_Work to complete_:
Change "median" to "mean" throughout the records and give them again with everything else unchanged. Omit the pictures.

_Stored data_:

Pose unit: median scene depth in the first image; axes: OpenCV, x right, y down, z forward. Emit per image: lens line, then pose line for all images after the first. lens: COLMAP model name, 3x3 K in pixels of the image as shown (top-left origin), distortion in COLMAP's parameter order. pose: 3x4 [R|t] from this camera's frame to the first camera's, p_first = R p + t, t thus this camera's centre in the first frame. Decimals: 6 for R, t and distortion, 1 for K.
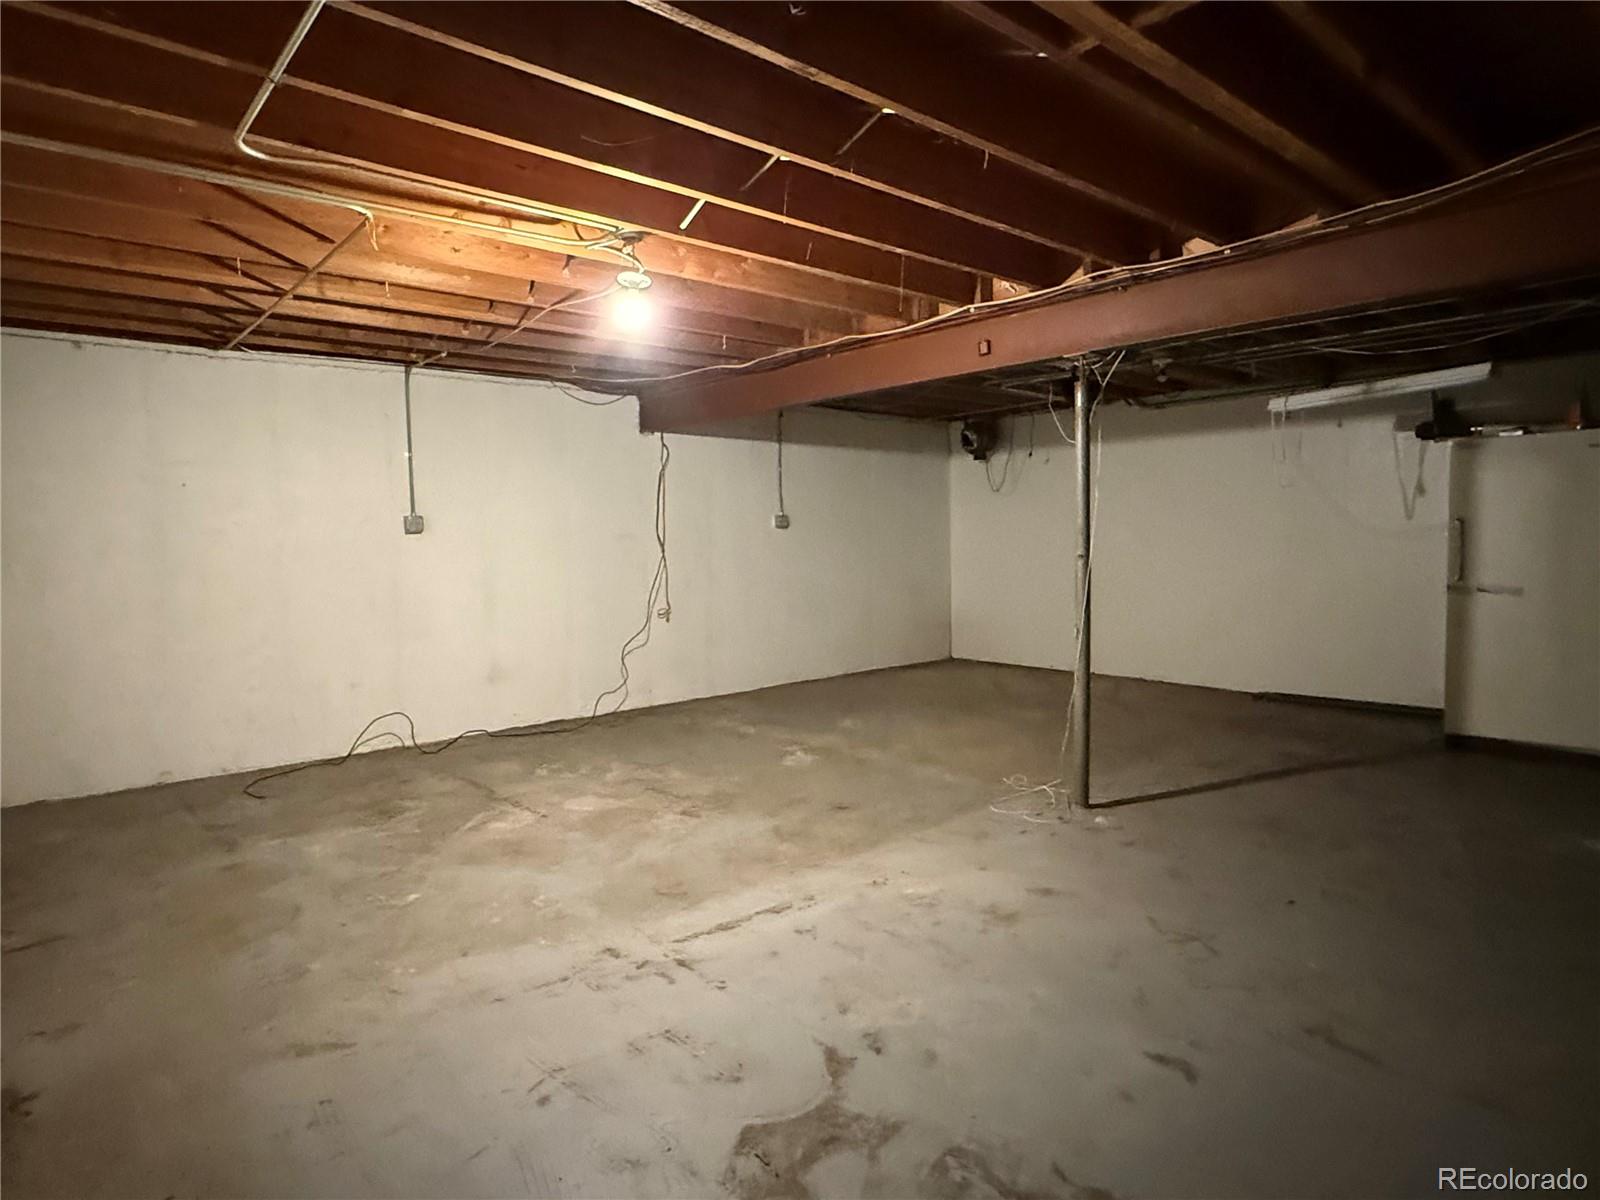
lens RADIAL K [[921.9, 0, 798.4], [0, 921.9, 597.0], [0, 0, 1]] dist [0.002242, 0.001965]
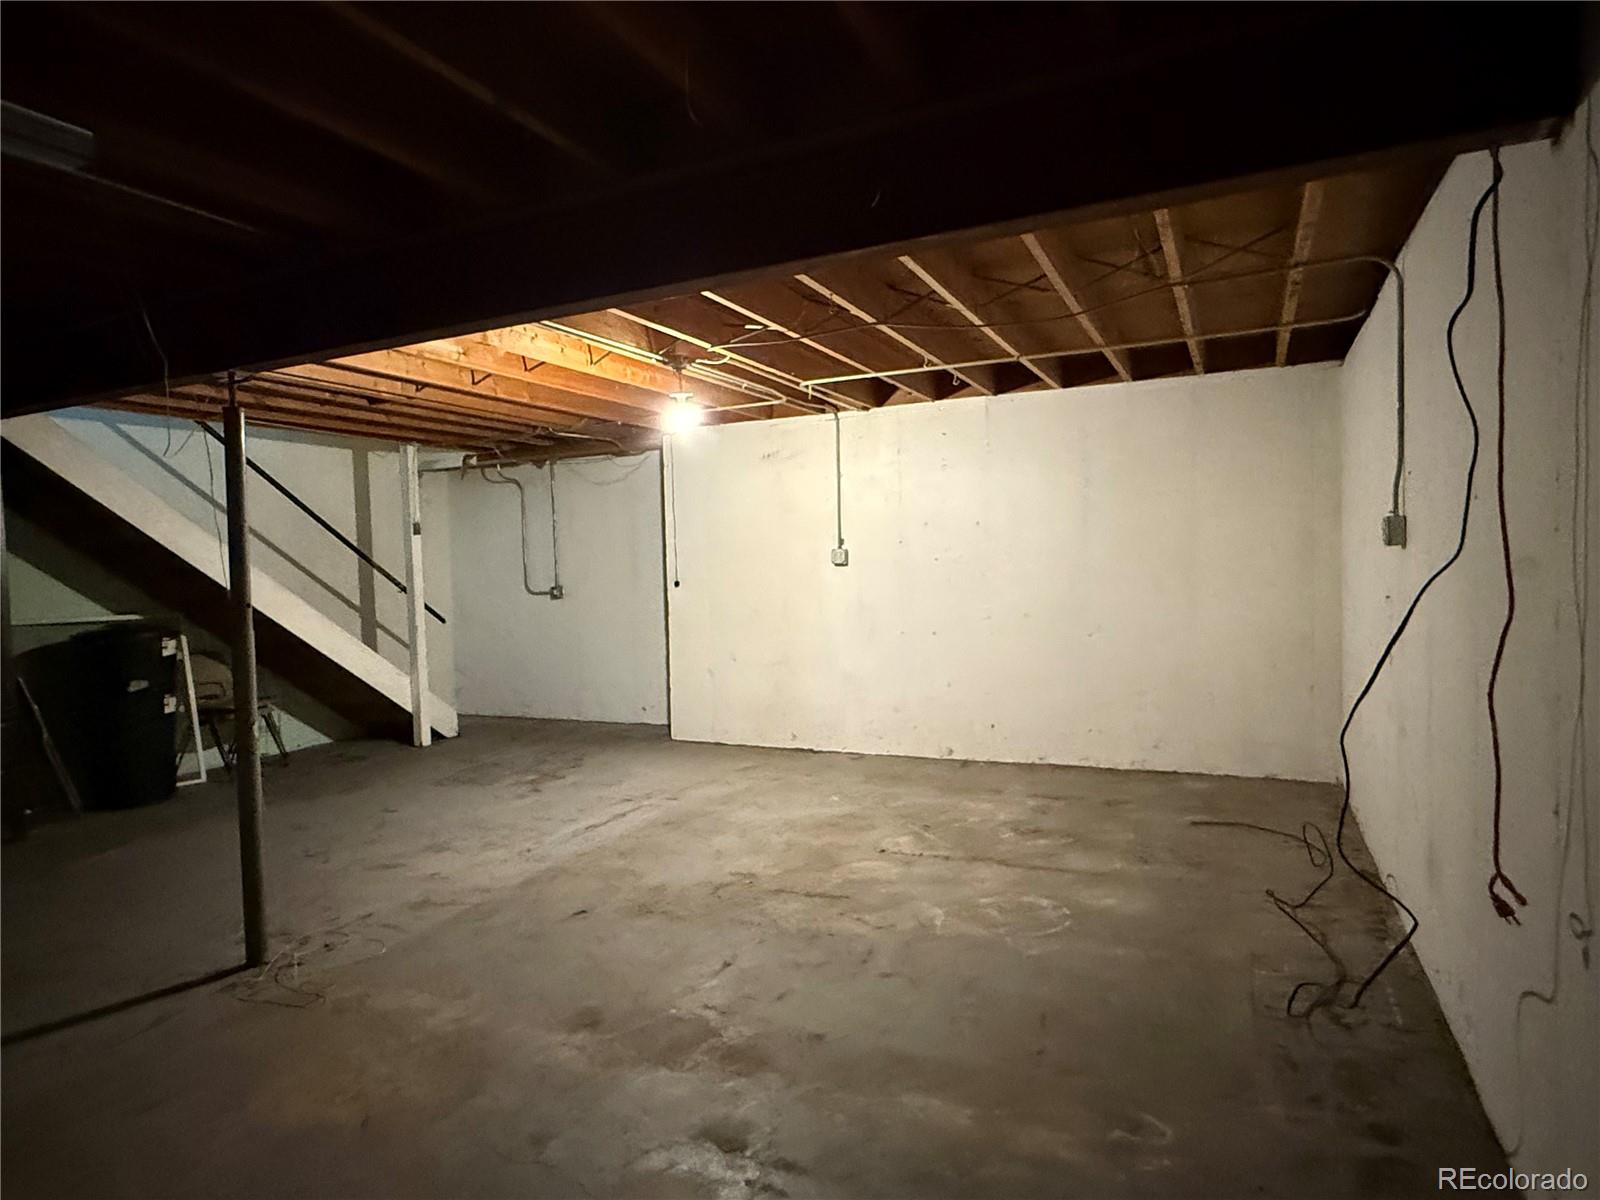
lens RADIAL K [[921.9, 0, 804.0], [0, 921.9, 600.5], [0, 0, 1]] dist [0.002242, 0.001965]
pose [[-0.914432, 0.060187, -0.400241, 0.194396], [0.017935, 0.993936, 0.108490, -0.148138], [0.404343, 0.092029, -0.909966, 1.970927]]
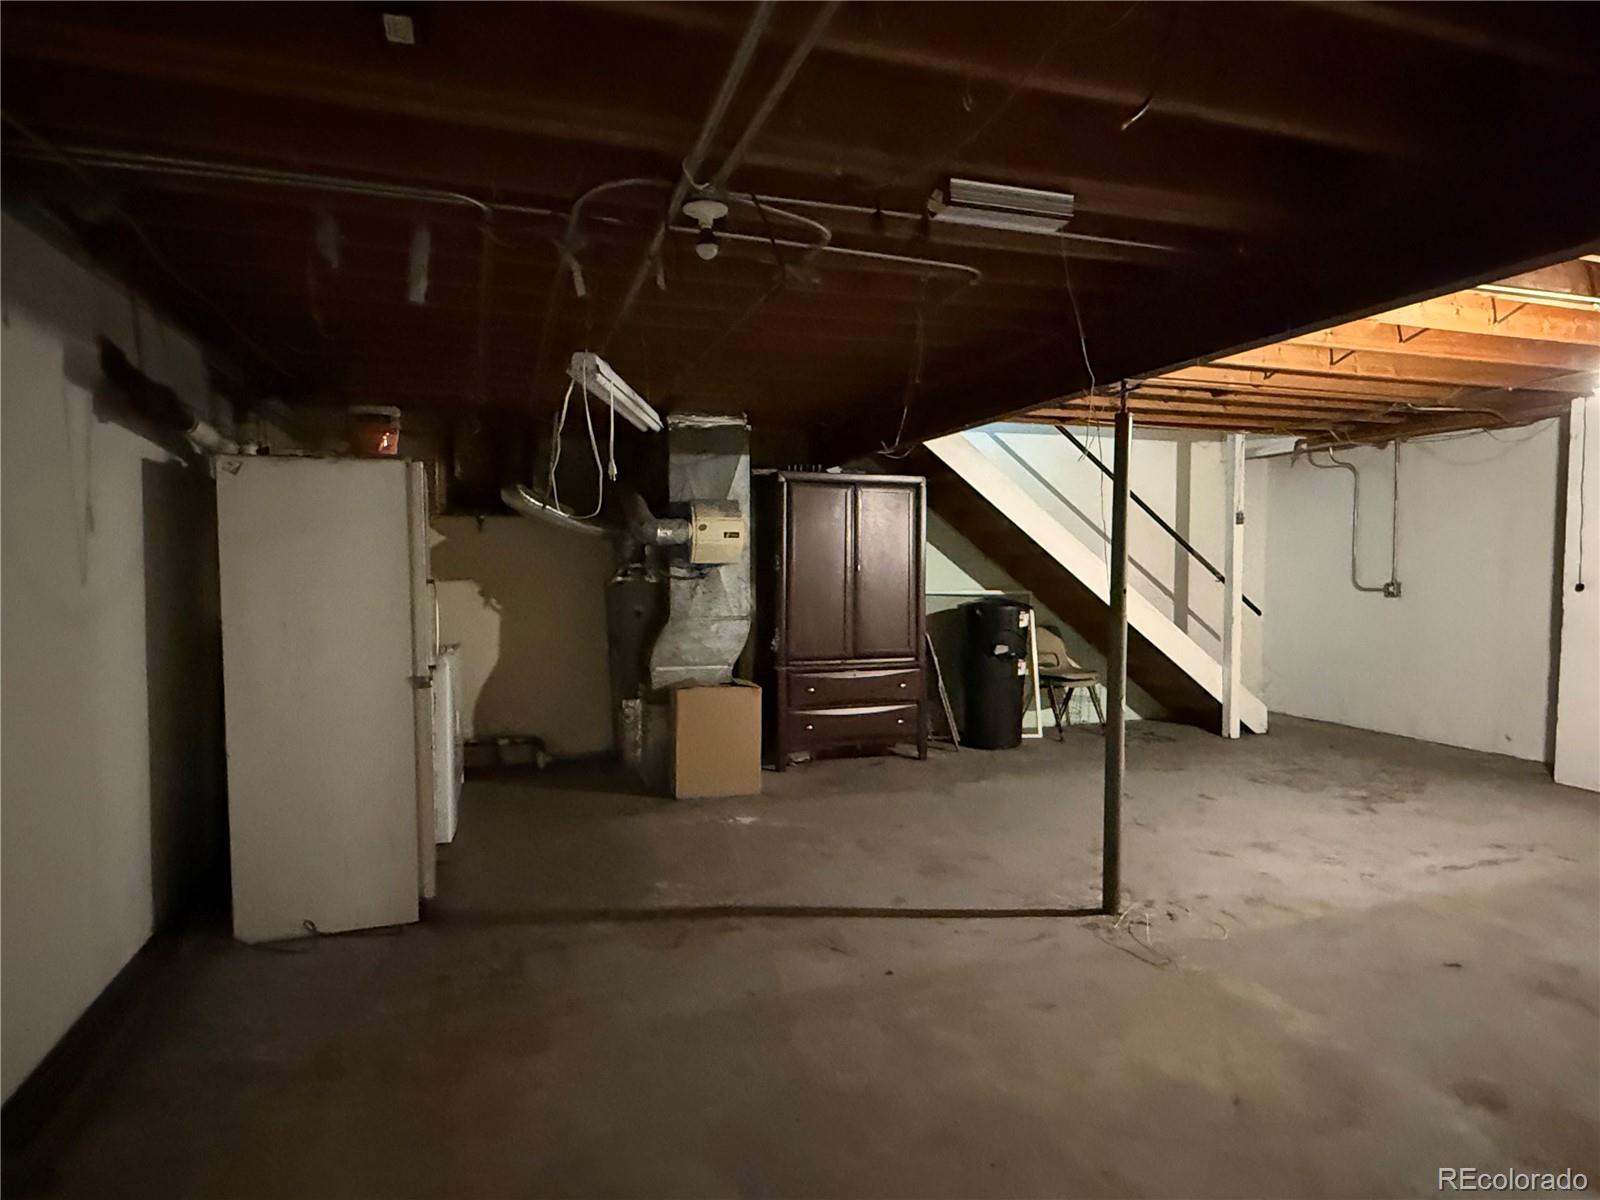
lens RADIAL K [[921.9, 0, 805.6], [0, 921.9, 600.2], [0, 0, 1]] dist [0.002242, 0.001965]
pose [[-0.925532, 0.000092, 0.378669, 0.260987], [0.040132, 0.994392, 0.097850, -0.156362], [-0.376536, 0.105760, -0.920345, 1.981698]]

_Result for this task_:
Pose unit: mean scene depth in the first image; axes: OpenCV, x right, y down, z forward. Emit per image: lens line, then pose line for all images after the first. lens: COLMAP model name, 3x3 K in pixels of the image as shown (top-left origin), distortion in COLMAP's parameter order. pose: 3x4 [R|t] from this camera's frame to the first camera's, p_first = R p + t, t thus this camera's centre in the first frame. Decimals: 6 for R, t and distortion, 1 for K.
lens RADIAL K [[921.9, 0, 798.4], [0, 921.9, 597.0], [0, 0, 1]] dist [0.002242, 0.001965]
lens RADIAL K [[921.9, 0, 804.0], [0, 921.9, 600.5], [0, 0, 1]] dist [0.002242, 0.001965]
pose [[-0.914432, 0.060187, -0.400241, 0.194396], [0.017935, 0.993936, 0.108490, -0.148138], [0.404343, 0.092029, -0.909966, 1.970927]]
lens RADIAL K [[921.9, 0, 805.6], [0, 921.9, 600.2], [0, 0, 1]] dist [0.002242, 0.001965]
pose [[-0.925532, 0.000092, 0.378669, 0.260987], [0.040132, 0.994392, 0.097850, -0.156362], [-0.376536, 0.105760, -0.920345, 1.981698]]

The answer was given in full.